Niva and Yotam Kay of Pakaraka Permaculture on the Coromandel Peninsula share their long experience of organic gardening in this comprehensive book on how to create and maintain a productive and regenerative vegetable garden. Taking care of the soil life and fertility provides plants with what they need to thrive. The book reflects in the latest scientific research on soil health, ecological and regenerative practices. 

I Saw the Dog: How language works by Alexandra Aikhenvald            $33
 Every language in the world shares a few common features: we can ask a question, say something belongs to us, and tell someone what to do. But beyond that, our languages are richly and almost infinitely varied: a French speaker can't conceive of a world that isn't split into un and une, male and female, while Estonians have only one word for both men and women: tema. In Dyirbal, an Australian language, things might be masculine, feminine, neuter — or edible vegetable.

We All Play by Julie Flett          $30
A beautifully illustrated picture books gently encouraging an appreciation of nature, animals, seasons, and intergenerational friendship. Includes a glossary of Cree words for the various animals that appear in the book. 
Landfall 241 edited by Emma Neale            $30
Results from the 2021 Charles Brasch Young Writers' Essay Competition as well as new writing from established and new voices — work ranging from the wry, ludic and lyrical, to gripping body horror as social commentary — reviews of New Zealand books, and art by Claire Beynon, Ewan McDougall, and Bridget Reweti.
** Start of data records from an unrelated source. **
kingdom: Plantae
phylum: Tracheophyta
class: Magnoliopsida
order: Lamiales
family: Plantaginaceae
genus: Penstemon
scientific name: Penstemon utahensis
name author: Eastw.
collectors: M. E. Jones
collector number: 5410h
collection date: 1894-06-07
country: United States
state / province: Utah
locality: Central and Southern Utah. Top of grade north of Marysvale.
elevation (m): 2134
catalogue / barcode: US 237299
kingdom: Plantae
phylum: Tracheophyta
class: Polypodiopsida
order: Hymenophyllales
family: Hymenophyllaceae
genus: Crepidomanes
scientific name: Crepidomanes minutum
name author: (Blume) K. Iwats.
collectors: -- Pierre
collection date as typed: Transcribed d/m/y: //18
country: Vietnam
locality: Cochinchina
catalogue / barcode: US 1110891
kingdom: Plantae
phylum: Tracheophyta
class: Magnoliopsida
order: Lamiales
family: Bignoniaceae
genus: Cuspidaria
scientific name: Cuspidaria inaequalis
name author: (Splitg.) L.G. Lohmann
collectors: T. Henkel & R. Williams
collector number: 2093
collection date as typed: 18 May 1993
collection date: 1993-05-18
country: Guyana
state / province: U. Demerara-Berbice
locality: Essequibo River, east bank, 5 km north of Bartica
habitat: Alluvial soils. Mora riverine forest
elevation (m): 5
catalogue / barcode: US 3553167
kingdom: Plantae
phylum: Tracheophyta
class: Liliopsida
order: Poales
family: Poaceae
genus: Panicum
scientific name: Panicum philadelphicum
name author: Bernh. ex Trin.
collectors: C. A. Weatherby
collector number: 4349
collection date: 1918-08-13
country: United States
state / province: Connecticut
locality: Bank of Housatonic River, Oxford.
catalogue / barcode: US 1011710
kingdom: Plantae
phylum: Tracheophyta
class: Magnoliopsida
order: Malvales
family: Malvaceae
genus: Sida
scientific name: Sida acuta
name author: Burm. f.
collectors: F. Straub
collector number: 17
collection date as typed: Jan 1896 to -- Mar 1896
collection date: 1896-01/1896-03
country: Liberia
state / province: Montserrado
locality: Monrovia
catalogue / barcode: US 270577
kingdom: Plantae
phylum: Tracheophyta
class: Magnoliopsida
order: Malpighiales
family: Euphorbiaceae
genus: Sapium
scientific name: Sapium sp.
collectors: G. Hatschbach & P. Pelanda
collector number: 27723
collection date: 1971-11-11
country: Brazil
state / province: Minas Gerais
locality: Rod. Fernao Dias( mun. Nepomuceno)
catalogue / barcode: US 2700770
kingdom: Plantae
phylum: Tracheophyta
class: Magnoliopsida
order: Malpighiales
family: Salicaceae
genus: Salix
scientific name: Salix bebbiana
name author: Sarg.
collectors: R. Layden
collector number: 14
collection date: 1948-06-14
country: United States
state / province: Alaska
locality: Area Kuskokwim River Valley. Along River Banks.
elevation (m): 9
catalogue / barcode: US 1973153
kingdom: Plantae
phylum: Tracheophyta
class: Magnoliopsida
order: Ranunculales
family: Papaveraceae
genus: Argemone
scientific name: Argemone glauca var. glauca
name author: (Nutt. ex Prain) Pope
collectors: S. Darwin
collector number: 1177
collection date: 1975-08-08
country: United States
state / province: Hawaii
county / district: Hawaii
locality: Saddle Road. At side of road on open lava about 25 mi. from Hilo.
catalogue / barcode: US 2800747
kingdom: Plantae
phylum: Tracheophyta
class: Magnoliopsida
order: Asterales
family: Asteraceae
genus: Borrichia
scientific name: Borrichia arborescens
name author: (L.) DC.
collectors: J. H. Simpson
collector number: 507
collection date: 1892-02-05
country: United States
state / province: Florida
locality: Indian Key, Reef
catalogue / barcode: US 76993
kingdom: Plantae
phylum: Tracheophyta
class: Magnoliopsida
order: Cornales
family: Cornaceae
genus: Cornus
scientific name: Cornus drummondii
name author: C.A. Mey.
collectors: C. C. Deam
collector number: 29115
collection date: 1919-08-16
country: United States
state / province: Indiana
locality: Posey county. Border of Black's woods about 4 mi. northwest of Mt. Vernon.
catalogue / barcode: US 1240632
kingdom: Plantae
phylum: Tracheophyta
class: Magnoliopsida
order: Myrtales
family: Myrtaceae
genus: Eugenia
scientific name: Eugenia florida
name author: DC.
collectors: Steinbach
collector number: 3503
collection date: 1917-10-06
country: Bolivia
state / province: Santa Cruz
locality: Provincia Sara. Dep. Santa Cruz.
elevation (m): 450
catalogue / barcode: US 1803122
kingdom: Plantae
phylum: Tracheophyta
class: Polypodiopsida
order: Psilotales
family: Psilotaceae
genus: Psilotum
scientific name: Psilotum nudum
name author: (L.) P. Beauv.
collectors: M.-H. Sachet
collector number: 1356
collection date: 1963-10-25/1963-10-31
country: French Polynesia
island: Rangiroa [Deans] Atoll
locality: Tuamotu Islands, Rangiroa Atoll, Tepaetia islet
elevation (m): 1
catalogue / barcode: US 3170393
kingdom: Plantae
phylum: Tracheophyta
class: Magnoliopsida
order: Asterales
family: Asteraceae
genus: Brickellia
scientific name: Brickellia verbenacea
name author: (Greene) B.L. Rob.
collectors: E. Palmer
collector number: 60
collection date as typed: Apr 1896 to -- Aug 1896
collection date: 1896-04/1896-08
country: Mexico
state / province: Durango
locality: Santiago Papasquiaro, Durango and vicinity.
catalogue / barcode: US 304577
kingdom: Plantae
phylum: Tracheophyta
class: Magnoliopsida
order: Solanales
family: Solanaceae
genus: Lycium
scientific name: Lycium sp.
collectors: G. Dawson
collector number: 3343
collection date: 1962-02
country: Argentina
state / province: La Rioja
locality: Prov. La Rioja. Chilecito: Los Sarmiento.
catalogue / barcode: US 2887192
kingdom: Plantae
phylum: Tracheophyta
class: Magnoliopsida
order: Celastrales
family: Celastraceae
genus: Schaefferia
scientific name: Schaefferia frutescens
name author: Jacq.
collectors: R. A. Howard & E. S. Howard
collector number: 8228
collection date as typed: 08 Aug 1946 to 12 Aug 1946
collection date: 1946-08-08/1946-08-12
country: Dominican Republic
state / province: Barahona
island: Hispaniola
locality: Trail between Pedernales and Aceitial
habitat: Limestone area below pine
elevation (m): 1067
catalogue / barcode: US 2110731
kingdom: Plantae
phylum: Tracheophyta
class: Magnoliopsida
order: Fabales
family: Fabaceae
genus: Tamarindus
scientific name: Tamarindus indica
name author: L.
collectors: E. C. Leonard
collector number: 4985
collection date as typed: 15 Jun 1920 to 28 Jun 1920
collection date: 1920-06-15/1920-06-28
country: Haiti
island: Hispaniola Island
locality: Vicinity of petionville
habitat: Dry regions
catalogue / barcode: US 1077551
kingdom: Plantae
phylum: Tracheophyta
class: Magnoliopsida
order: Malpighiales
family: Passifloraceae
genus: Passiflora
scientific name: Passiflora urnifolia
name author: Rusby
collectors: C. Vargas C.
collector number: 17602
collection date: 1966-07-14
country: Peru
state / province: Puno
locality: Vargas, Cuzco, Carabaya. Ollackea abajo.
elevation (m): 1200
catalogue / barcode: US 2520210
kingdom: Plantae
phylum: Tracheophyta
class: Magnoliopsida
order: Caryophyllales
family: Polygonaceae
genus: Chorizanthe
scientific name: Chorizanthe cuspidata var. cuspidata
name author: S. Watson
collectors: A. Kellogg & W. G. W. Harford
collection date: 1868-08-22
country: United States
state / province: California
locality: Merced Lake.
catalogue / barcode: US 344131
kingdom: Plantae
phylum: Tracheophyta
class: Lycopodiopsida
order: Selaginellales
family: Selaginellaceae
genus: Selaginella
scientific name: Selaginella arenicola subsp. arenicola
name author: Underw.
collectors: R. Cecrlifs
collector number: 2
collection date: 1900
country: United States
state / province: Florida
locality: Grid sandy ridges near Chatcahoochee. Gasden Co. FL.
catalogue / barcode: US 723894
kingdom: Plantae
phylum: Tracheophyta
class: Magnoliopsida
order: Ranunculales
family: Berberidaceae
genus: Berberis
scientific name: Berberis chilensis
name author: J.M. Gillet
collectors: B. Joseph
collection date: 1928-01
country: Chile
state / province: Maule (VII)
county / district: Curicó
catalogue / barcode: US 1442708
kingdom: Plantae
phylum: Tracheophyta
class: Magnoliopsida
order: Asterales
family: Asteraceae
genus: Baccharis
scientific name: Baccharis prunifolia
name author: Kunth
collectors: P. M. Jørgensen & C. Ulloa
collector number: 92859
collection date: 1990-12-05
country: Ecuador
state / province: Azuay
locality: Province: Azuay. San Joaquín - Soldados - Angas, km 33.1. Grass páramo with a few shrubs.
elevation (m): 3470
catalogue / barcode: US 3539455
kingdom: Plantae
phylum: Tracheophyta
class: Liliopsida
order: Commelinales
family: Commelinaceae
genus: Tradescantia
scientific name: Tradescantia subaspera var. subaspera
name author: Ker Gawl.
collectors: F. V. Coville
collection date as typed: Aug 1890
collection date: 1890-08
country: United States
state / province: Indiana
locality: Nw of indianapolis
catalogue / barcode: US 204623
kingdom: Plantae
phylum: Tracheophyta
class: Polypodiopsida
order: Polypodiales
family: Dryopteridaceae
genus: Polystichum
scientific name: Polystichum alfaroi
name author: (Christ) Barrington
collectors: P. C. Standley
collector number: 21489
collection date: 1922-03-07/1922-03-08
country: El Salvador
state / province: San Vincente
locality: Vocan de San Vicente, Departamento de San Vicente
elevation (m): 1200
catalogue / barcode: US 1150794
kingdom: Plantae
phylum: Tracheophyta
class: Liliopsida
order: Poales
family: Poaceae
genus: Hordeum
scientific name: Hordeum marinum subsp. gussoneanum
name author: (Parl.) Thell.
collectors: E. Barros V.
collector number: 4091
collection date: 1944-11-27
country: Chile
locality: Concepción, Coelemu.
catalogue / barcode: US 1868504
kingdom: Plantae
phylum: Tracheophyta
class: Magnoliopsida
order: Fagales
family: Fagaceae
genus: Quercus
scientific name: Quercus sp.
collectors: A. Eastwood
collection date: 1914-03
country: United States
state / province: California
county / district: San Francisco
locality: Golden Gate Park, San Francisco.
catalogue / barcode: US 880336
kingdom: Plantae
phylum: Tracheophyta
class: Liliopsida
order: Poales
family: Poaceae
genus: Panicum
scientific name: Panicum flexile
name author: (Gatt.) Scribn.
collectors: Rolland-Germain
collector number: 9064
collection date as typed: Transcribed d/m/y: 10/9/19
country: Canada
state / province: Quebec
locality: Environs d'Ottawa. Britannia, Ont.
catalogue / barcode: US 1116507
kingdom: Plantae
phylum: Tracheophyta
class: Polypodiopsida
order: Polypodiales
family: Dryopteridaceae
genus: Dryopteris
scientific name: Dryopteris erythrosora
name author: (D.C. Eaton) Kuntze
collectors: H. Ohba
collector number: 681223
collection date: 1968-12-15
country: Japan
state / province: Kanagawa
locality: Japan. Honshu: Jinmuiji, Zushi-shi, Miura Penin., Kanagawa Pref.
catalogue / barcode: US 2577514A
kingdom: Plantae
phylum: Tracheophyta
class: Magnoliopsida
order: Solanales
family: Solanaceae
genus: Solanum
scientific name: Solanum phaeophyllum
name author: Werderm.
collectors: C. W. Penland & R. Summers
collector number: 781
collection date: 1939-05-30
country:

Bookstores: A celebration of independent booksellers by Horst A. Friedrichs and Stuart Husband          $100
Pay a photographic visit to a variety of new, second-hand and antiquarian bookshops, mostly in the US, the UK and Europe, in this sumptuous book. 
On the Suffering of the World by Arthur Schopenhauer, edited by Eugene Thacker         $30
Schopenhauer's later writings mark a shift towards a philosophy of aphorisms, fragments, anecdotes and observations, written in a literary style that is by turns antagonistic, resigned, confessional, and filled with all the fragile contours of an intellectual memoir. Here Schopenhauer allows himself to pose challenging questions regarding the fate of the human species, the role of suffering in the world, and the rift between self and world that increasingly has come to define human existence, to this day. It is these writings of Schopenhauer that later generations of artists, poets, musicians, and philosophers would identify as exemplifying the pessimism of their era, and perhaps of our own as well. On the Suffering of the World is presented with an introduction that places Schopenhauer's thought in its intellectual context, while also connecting it to contemporary concerns over climate change, the anthropocene, and the spectre of human extinction.
>>A few cheerful words by Thomas. 
The Lost Soul by Olga Tokarczuk, illustrated by Joanna Concejo          $38
The first picture book from the Nobel Prize-winning writer is a quiet meditation on happiness following the life of a busy man who loses his soul, beautifully illustrated by Concejo.